** Opening MATERIALS PROVIDED block **
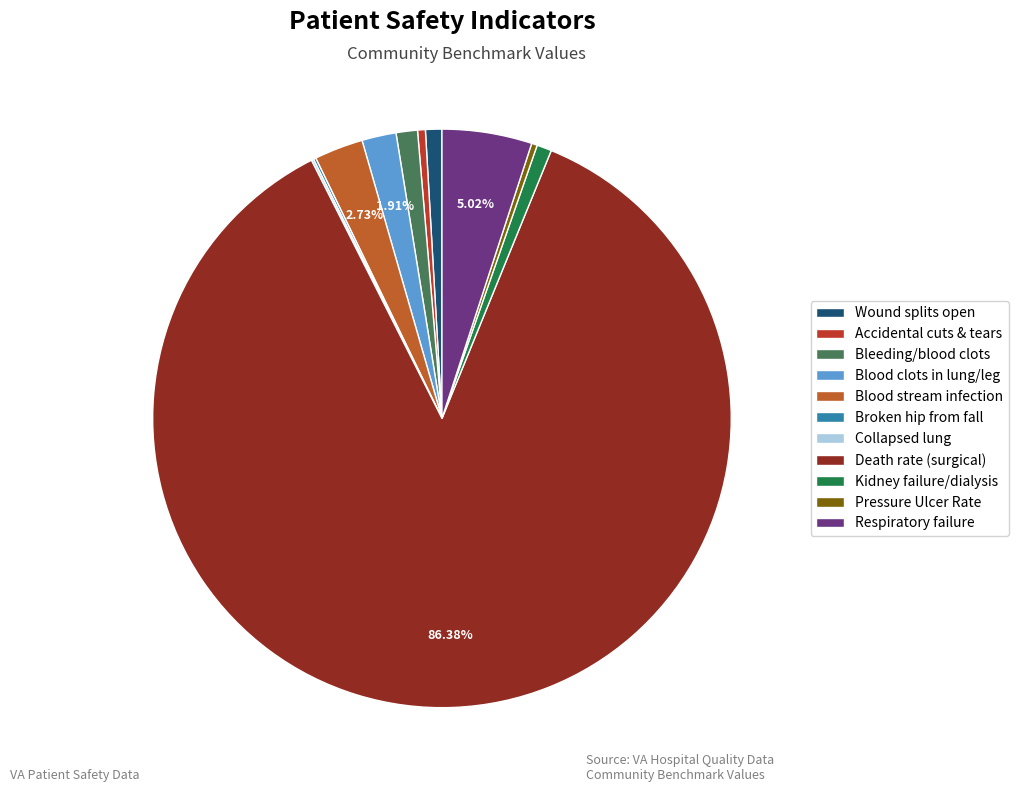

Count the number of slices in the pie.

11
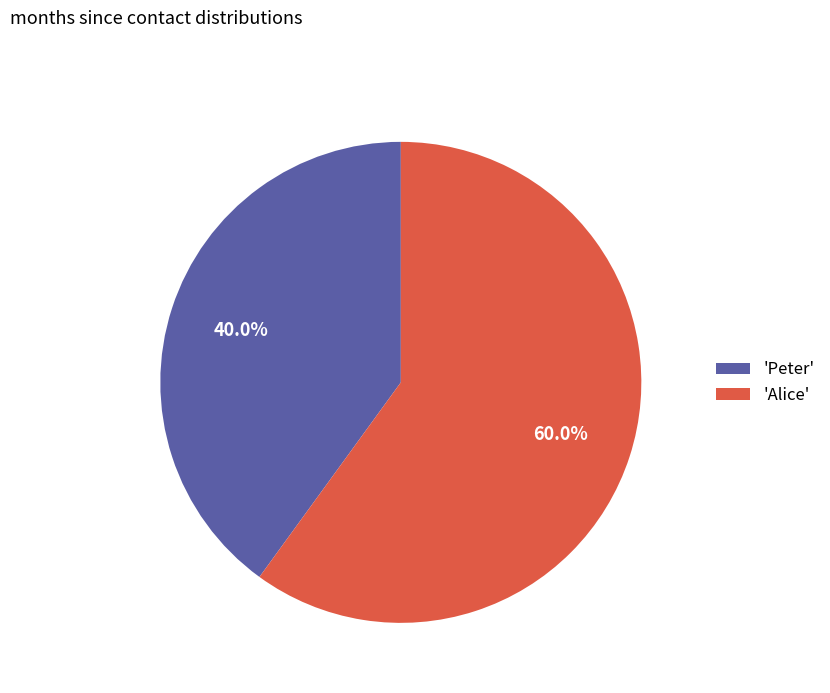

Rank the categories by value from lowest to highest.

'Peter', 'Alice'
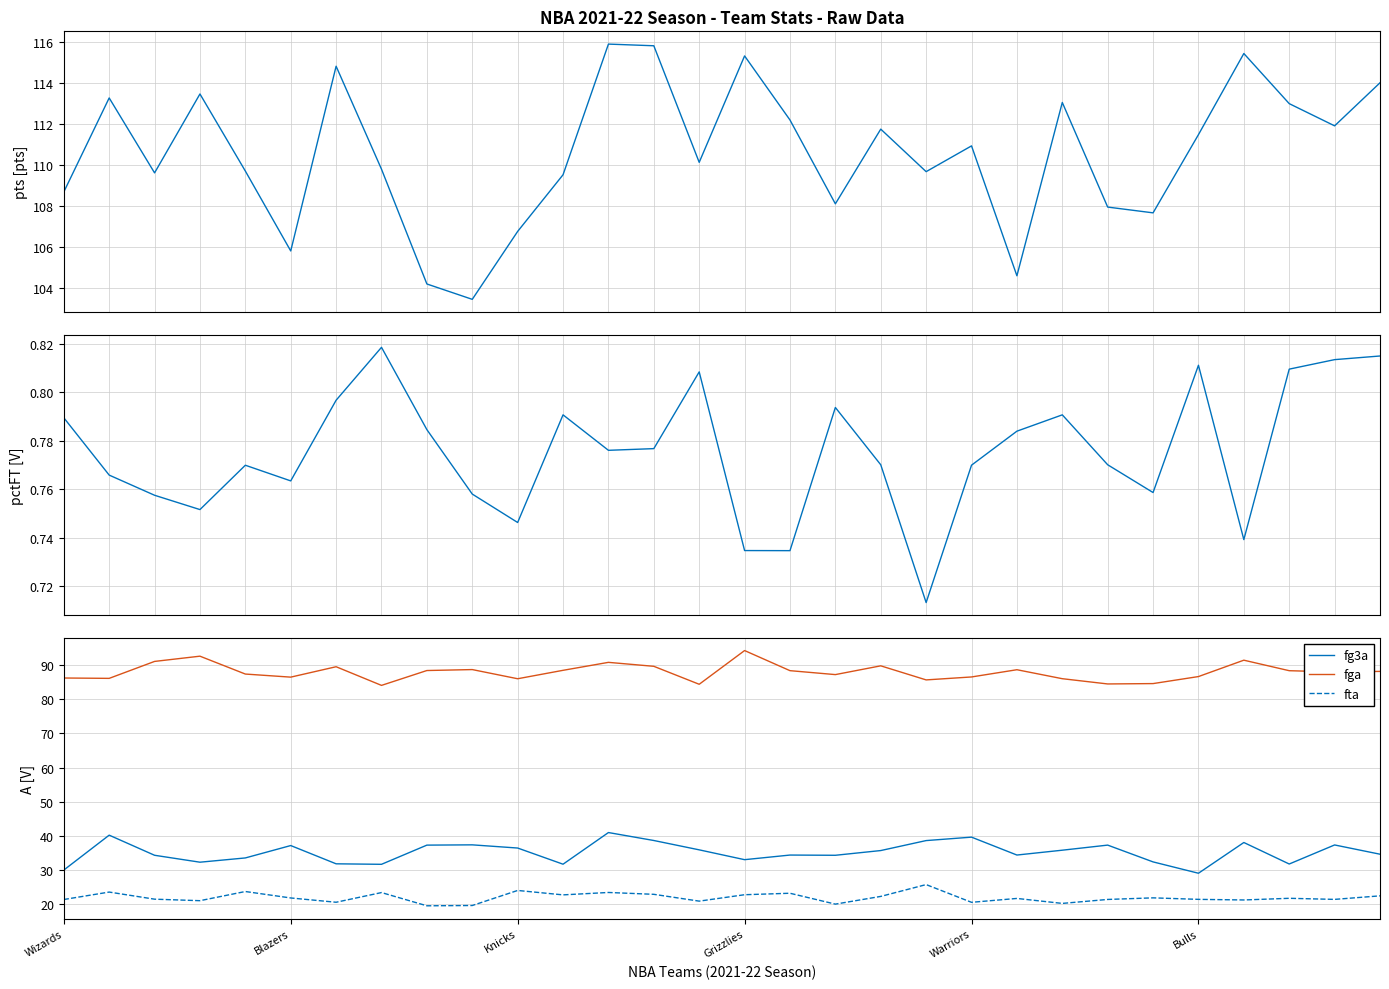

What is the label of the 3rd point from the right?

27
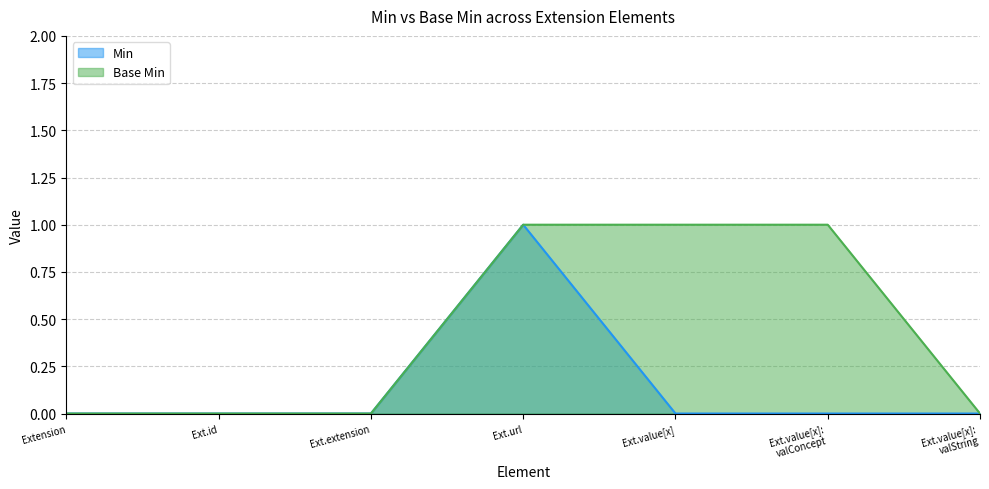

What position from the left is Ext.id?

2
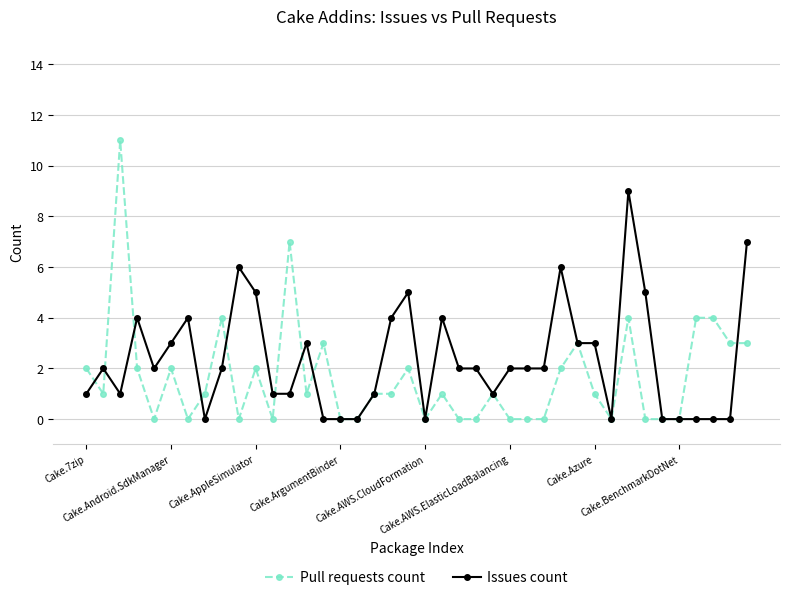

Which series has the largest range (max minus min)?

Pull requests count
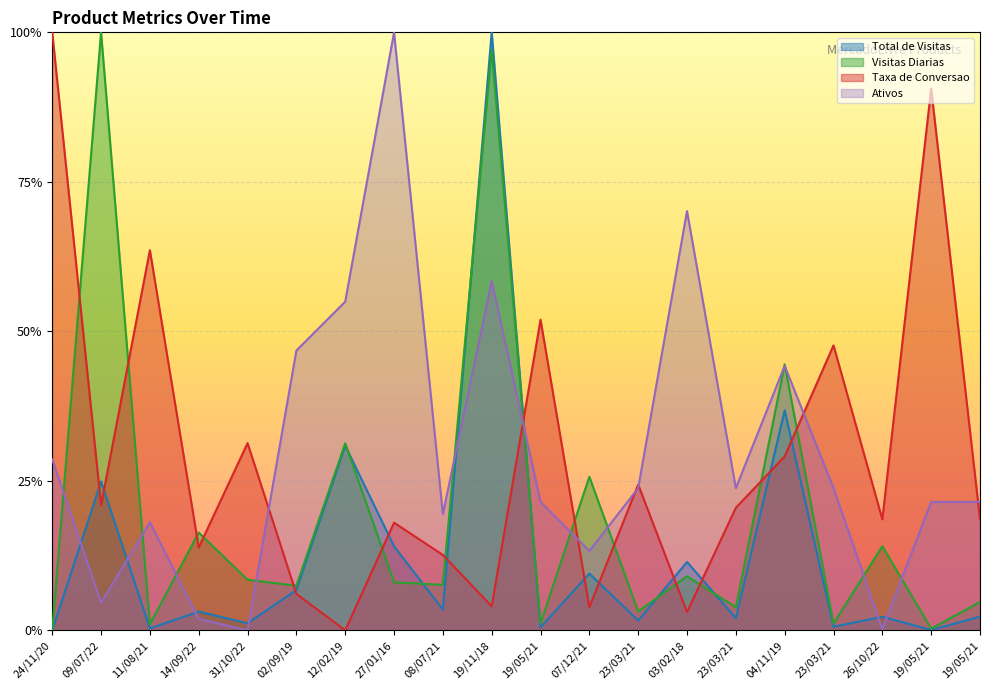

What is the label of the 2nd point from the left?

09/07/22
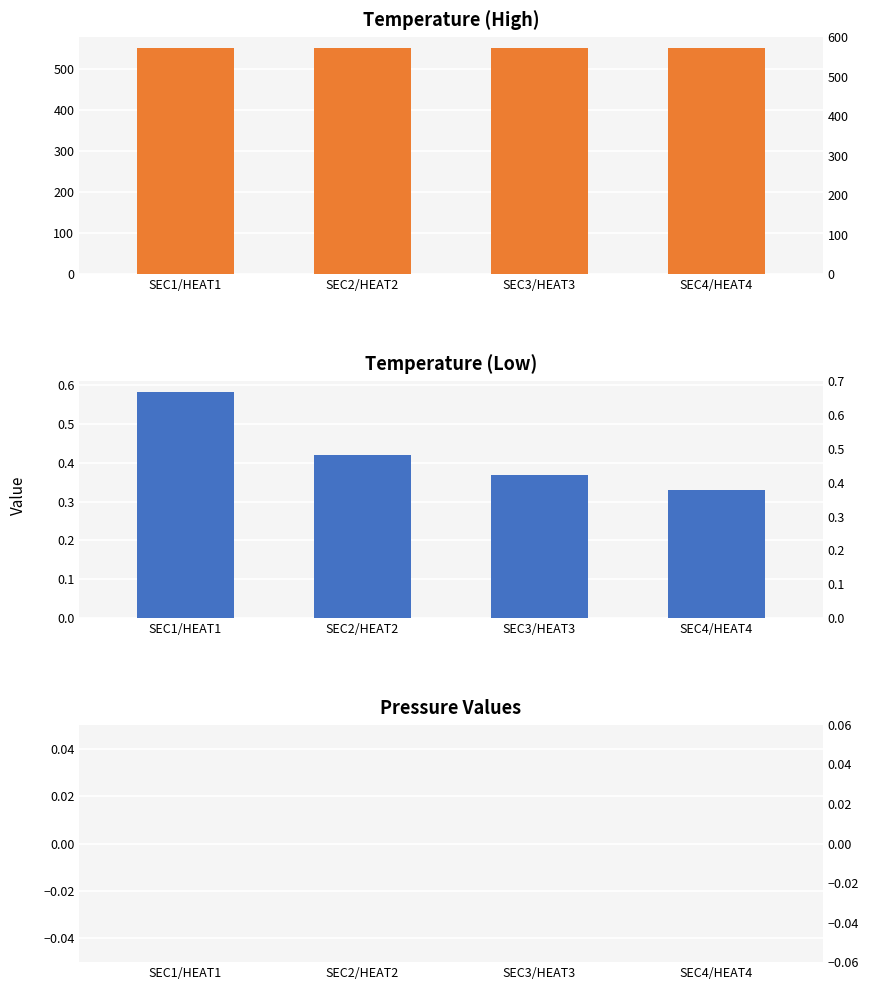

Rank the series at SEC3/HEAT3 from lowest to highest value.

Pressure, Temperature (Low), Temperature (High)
** Closing MATERIALS PROVIDED block **
_REQUIREMENT_. Return every line of the listing verbatim, with the pictures omitted.

_ANSWER SPACE_.
Count the number of slices in the pie.

11

Rank the categories by value from lowest to highest.

'Peter', 'Alice'

What is the label of the 3rd point from the right?

27

What position from the left is Ext.id?

2

Which series has the largest range (max minus min)?

Pull requests count

What is the label of the 2nd point from the left?

09/07/22

Rank the series at SEC3/HEAT3 from lowest to highest value.

Pressure, Temperature (Low), Temperature (High)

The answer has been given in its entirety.